Defesa de Lula
Antes devo dizer que o fato de o advogado do Lula ao perguntar "por que há uma volúpia em se encarcerar um presidente da república?" faz parte do seu discurso de defesa. Mas, mesmo sendo um discurso recheado de palavras poéticas, isso não muda o anseio do povo brasileiro, na sua grande maioria. Não em se ter volúpia (grande prazer dos sentidos e sensações) em se prender alguém. Mas sim no mais simples e elementar de um dos direitos que é a proteção contra criminosos perigosos. Como eu disse, sei que é discurso de defesa, mas pensaria o nobre advogado, da mesma forma, quanto a um criminoso que agredisse um ente querido seu? A um estuprador, assaltante, assassino; mortes por falta de recurso em hospital, etc? Pois então sr. defensor, para esse cujo o qual o senhor destina a pergunta do "prender por que?" , ao desviar para si os recursos financeiros dos brasileiros, fez isso tudo e muito mais – literalmente - ainda que de forma indireta, e moralmente continua fazendo, aos desfechar os seus dardos malignos verbais por esse Brasil afora, moldando ingênuos que acreditaram nele . Então sr. defensor, volúpia em ver o condenado preso, não, mas livrar-nos desse mal agora sim, até para que sirva de exemplo aos que não param de se incubar nesse Brasil.
José Roberto Brunassi (advogado) - Londrina

Caso não resolvido
Recentemente, o Brasil viu a libertação do Macarrão, um dos mandantes de assassinato confesso da modelo Eliza Samudio, o qual foi condenado em novembro de 2012 a 15 anos de prisão em regime fechado por homicídio triplamente qualificado – motivo torpe, asfixia e uso de recurso que dificultou a defesa da vítima, e mais três anos em regime aberto por sequestro e cárcere privado.
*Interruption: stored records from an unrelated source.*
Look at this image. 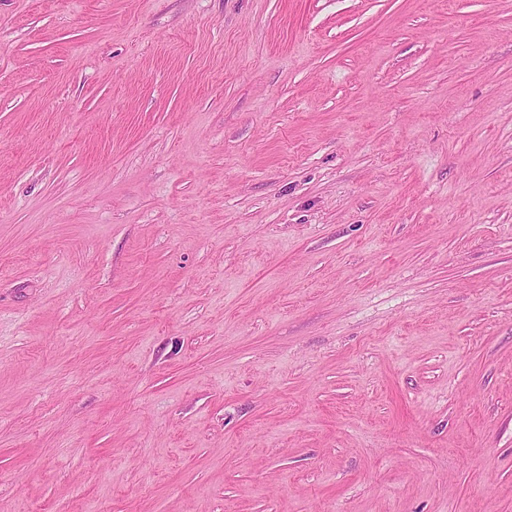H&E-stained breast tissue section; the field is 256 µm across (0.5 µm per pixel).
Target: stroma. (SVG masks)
<instances>
[{"mask_svg": "<svg viewBox=\"0 0 512 512\" xmlns=\"http://www.w3.org/2000/svg\"><path fill=\"white\" fill-rule=\"evenodd\" d=\"M512 512V0H0V512Z\"/></svg>", "mask_w": 512, "mask_h": 512, "instance_id": "35a3bbf8", "label": "stroma"}]
</instances>
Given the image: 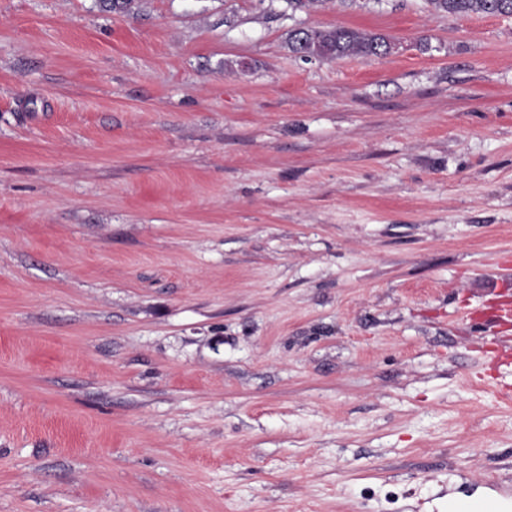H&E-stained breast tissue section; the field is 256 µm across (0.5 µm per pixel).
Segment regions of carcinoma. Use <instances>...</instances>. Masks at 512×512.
<instances>
[{
  "instance_id": "cac0c4a2",
  "label": "carcinoma",
  "mask_w": 512,
  "mask_h": 512,
  "mask_svg": "<svg viewBox=\"0 0 512 512\" xmlns=\"http://www.w3.org/2000/svg\"><path fill=\"white\" fill-rule=\"evenodd\" d=\"M505 2L512 7V0H429L435 10L450 16L489 15L494 12L493 4ZM388 45L389 39L384 35L336 26L311 30L302 42L292 45V50L301 53L304 58L339 59L346 56H376L379 50Z\"/></svg>"
}]
</instances>
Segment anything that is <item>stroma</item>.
I'll list each match as a JSON object with an SVG mask.
<instances>
[{
	"label": "stroma",
	"mask_w": 512,
	"mask_h": 512,
	"mask_svg": "<svg viewBox=\"0 0 512 512\" xmlns=\"http://www.w3.org/2000/svg\"><path fill=\"white\" fill-rule=\"evenodd\" d=\"M505 267L512 16L0 0V512L511 490ZM389 39L365 30L336 26L329 29H312L299 46L292 41L294 53L304 58L339 59L346 56H378V51L388 47Z\"/></svg>",
	"instance_id": "1"
}]
</instances>
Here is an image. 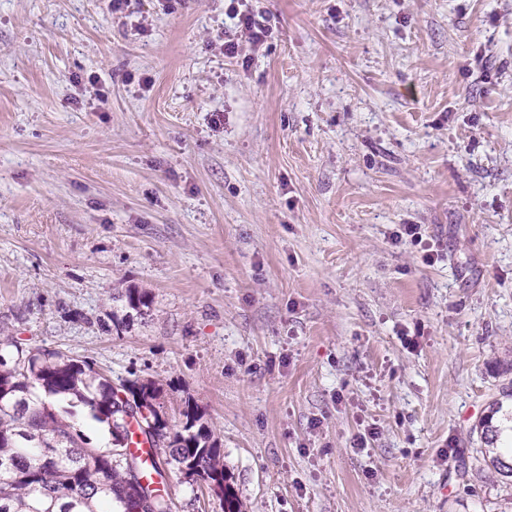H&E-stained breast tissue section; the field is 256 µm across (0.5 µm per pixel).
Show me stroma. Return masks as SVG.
Segmentation results:
<instances>
[{"label": "stroma", "mask_w": 512, "mask_h": 512, "mask_svg": "<svg viewBox=\"0 0 512 512\" xmlns=\"http://www.w3.org/2000/svg\"><path fill=\"white\" fill-rule=\"evenodd\" d=\"M246 6L0 0V355L204 407L241 512H512V0ZM234 14L233 18L238 19L234 34L228 35L224 31V38L219 35L217 39L222 42L220 50L224 51V56L228 58L237 57L243 43L249 44L254 50L258 49L270 34L269 27L264 24L263 16H258L249 10L243 12L234 10ZM113 301L121 302L126 313L122 318L113 315L112 324L117 332L123 328H128L134 317L145 318L148 316L152 306V299L148 292L137 288H127L124 292L112 296Z\"/></svg>", "instance_id": "35a3bbf8"}]
</instances>
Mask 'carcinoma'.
Listing matches in <instances>:
<instances>
[{
  "label": "carcinoma",
  "instance_id": "1",
  "mask_svg": "<svg viewBox=\"0 0 512 512\" xmlns=\"http://www.w3.org/2000/svg\"><path fill=\"white\" fill-rule=\"evenodd\" d=\"M113 300L126 310L112 316L118 332L152 306L137 288ZM157 397L151 382L116 386L93 362L55 349L18 347L10 362L0 356V512H171L166 494L142 481L141 462L128 448L133 422L156 453L155 467L207 483L224 499V512H240L206 412L186 402L177 428L163 423L157 439L141 412L157 414ZM79 405L107 425L112 448L91 445L75 428Z\"/></svg>",
  "mask_w": 512,
  "mask_h": 512
}]
</instances>
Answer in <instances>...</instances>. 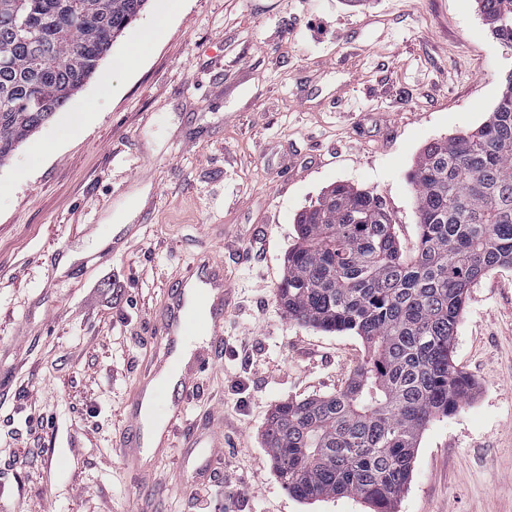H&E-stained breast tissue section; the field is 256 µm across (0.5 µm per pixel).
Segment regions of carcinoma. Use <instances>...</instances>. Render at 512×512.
<instances>
[{"instance_id":"cac0c4a2","label":"carcinoma","mask_w":512,"mask_h":512,"mask_svg":"<svg viewBox=\"0 0 512 512\" xmlns=\"http://www.w3.org/2000/svg\"><path fill=\"white\" fill-rule=\"evenodd\" d=\"M148 0H0V163L97 71ZM512 50V0H478ZM418 242L403 253L380 199L346 184L297 220L277 298L288 317L360 337L365 356L326 397L287 400L265 429L294 497L352 495L394 512L432 418L473 397L453 361L467 294L512 266V87L477 129L426 147L411 174Z\"/></svg>"}]
</instances>
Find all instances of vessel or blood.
<instances>
[{"label": "vessel or blood", "mask_w": 512, "mask_h": 512, "mask_svg": "<svg viewBox=\"0 0 512 512\" xmlns=\"http://www.w3.org/2000/svg\"><path fill=\"white\" fill-rule=\"evenodd\" d=\"M205 302L208 312L197 317L187 313L189 300ZM231 303L224 265L213 259L196 261L193 272L171 288L160 313L158 339L162 358L150 370L126 410L128 432L119 444V453L128 463L150 472L140 450L145 447L148 431L145 415H155L160 421L163 441H170L171 431L186 412L188 397L193 389V371L205 361L202 351H194L190 359L178 352L184 340L191 336L205 337L208 348L224 347V323Z\"/></svg>", "instance_id": "b4317fda"}]
</instances>
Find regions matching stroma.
Returning a JSON list of instances; mask_svg holds the SVG:
<instances>
[{
  "label": "stroma",
  "mask_w": 512,
  "mask_h": 512,
  "mask_svg": "<svg viewBox=\"0 0 512 512\" xmlns=\"http://www.w3.org/2000/svg\"><path fill=\"white\" fill-rule=\"evenodd\" d=\"M164 11V34L114 71ZM510 70L477 0H148L0 163V512H201L183 472L222 462L243 482L216 512H373L292 497L263 439L276 405L336 393L365 353L281 309L296 219L348 184L413 252L417 156L479 127ZM202 257L233 298L176 432L223 445L155 452L148 480L116 444L162 354L167 291ZM453 359L476 394L428 423L395 512H512V266L471 288Z\"/></svg>",
  "instance_id": "35a3bbf8"
}]
</instances>
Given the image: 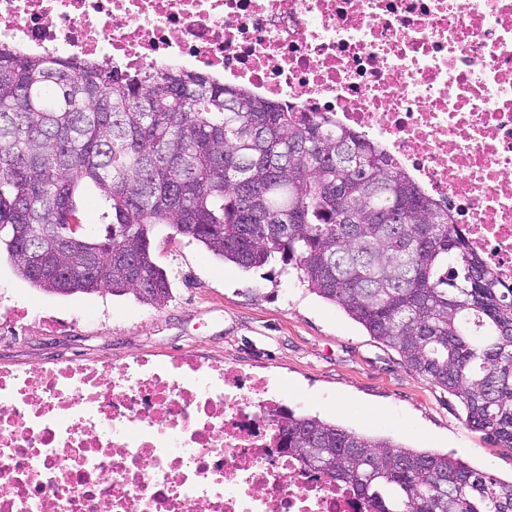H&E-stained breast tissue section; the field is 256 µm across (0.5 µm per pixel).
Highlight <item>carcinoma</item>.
Masks as SVG:
<instances>
[{
    "instance_id": "1",
    "label": "carcinoma",
    "mask_w": 512,
    "mask_h": 512,
    "mask_svg": "<svg viewBox=\"0 0 512 512\" xmlns=\"http://www.w3.org/2000/svg\"><path fill=\"white\" fill-rule=\"evenodd\" d=\"M327 123L191 71L0 44V247L42 291L133 290L153 307L171 299L160 225L245 270L278 260L512 448V286L381 146ZM87 185L105 245L73 239ZM282 445L377 512H512V481L448 453L293 412Z\"/></svg>"
}]
</instances>
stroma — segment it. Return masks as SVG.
Returning <instances> with one entry per match:
<instances>
[{
  "label": "stroma",
  "mask_w": 512,
  "mask_h": 512,
  "mask_svg": "<svg viewBox=\"0 0 512 512\" xmlns=\"http://www.w3.org/2000/svg\"><path fill=\"white\" fill-rule=\"evenodd\" d=\"M151 250L171 282L172 298L161 308L130 293L43 292L1 253L0 293L16 310L37 304L43 321L0 344V367L78 358L117 368L138 357L165 361L193 353L286 387L297 413L448 453L512 479L511 448L471 429L457 397L310 292L294 270L279 263L243 270L164 226Z\"/></svg>",
  "instance_id": "35a3bbf8"
}]
</instances>
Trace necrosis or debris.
Segmentation results:
<instances>
[{"mask_svg":"<svg viewBox=\"0 0 512 512\" xmlns=\"http://www.w3.org/2000/svg\"><path fill=\"white\" fill-rule=\"evenodd\" d=\"M0 43L246 86L376 141L512 285V0H0ZM288 397L184 354L0 368V512H374Z\"/></svg>","mask_w":512,"mask_h":512,"instance_id":"4bbe7bcc","label":"necrosis or debris"}]
</instances>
Numa regra simples de cálculo, veremos que o criminoso ficou preso cinco anos, três meses e cinco dias. A legislação brasileira é demasiadamente benéfica ao praticante do crime, como demonstra o quadro em questão. Por acaso, há uma visão míope do judiciário e do legislativo em permitir tal desolação e frustração de quem teve perdas irreparáveis nesse processo? Ou será que nos falta inteligência suficiente para criação de uma justiça criminal cujo equilíbrio seja como o símbolo da balança? Quando há um questionamento a respeito desses acontecimentos nefastos de injustiça, simplesmente o judiciário responde que está a altura da lei. Ora, seria cômodo estar na zona de conforto dos meandros constitucionais, por outro lado, estamos vendo, quase que diariamente novas PECs, mudanças da lei... Por que isso não ocorre com frequência a nível da correção de injustiças? Algumas questões ficam para nossa reflexão, alguém pode nos explicar onde estão os restos mortais da vítima? Pois, o assassino está na cadeia, lá está a resposta? Será essa a justiça que todos esperamos?